In one of the applications I'm working on, you need to have this function:
bool IsInList(int iTest) { //Return if iTest appears in a set of numbers. }
The list of numbers is known when downloading the application (but they are not always the same between two instances of the same application) and will not change (or be added) throughout the program. Integers themselves can be large and have a large range, so it is inefficient to have vector<bool>. Performance is a problem because the function is in a hot spot. I heard about Perfect Hashing , but could not find any good advice. Any pointers would be helpful. Thank you
vector<bool>
ps Ideally, if the solution is not a third-party library, because I cannot use them here. Something simple enough to be understood and implemented manually would be great if it were possible.

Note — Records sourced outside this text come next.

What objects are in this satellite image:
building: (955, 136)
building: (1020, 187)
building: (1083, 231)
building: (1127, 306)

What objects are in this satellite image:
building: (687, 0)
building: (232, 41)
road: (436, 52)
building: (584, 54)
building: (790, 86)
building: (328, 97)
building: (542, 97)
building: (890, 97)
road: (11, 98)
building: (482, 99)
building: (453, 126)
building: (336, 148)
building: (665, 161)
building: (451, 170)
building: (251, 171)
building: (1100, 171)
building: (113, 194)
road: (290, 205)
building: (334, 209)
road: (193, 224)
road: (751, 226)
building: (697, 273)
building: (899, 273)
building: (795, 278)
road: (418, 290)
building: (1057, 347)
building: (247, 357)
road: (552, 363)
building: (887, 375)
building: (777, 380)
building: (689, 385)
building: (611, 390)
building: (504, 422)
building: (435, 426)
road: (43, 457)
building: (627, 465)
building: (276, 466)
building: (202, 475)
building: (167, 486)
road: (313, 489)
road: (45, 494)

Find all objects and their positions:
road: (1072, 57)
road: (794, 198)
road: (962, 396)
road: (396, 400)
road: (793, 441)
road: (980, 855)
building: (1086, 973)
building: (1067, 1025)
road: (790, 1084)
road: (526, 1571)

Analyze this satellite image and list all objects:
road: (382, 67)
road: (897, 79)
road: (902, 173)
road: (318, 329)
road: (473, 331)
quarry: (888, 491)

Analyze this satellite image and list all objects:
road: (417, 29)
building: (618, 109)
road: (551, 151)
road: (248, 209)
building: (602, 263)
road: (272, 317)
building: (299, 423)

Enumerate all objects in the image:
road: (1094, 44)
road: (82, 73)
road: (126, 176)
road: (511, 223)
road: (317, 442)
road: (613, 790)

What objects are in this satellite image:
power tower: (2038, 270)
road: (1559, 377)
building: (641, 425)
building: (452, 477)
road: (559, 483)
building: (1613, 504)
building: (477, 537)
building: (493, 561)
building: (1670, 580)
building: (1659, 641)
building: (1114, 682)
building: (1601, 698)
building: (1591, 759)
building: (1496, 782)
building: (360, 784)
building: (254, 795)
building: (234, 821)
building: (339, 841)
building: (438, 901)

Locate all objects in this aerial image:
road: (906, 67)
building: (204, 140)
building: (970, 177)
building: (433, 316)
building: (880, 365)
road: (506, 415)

I would suggest using Bloom Filters in combination with simple std::map.
std::map
Unfortunately, the flower filter is not part of the standard library, so you have to implement it yourself. However, this turns out to be a fairly simple structure!
A Bloom filter is a data structure that specializes in the question: is this element part of a set, but does it with an incredibly tight memory requirement and is pretty fast.
, ... : ?
, , ( ), , ...
, , , , .
Bloom Filter -. , . , gcc .
- . , , -. .
. log (N) . , .
gperf. , . , -.
, ,
http://videolectures.net/mit6046jf05_leiserson_lec08/
, 49:38, , . - Dot Product , . - . , -, FAST , SEED . , -.
@54: 30 . . . (!)
, .
, , , , , .
std:: map 99,9%. iTest , .
Int - , :
bool hash[UINT_MAX]; // stackoverflow ;)
. , .
Wikipedia , , ++.
N N , .. - . , (, 1 20) --, (, 1 4), ( , ) , . - , ( ). () X% , "--"....
, , , , , , - . , " ", , % -ed . . , , .
, -, , , , .
, L H . R = H - L + 1. .
H L + 1, , , .
, , , . , .
, , ... - , , .
It is possible that a trie or perhaps a Van Emde Boas tree might be the best bet for creating a spatially efficient set of integers with search time that will constantly increase with the number of objects in the data structure, assuming that even std :: bitset will be too large.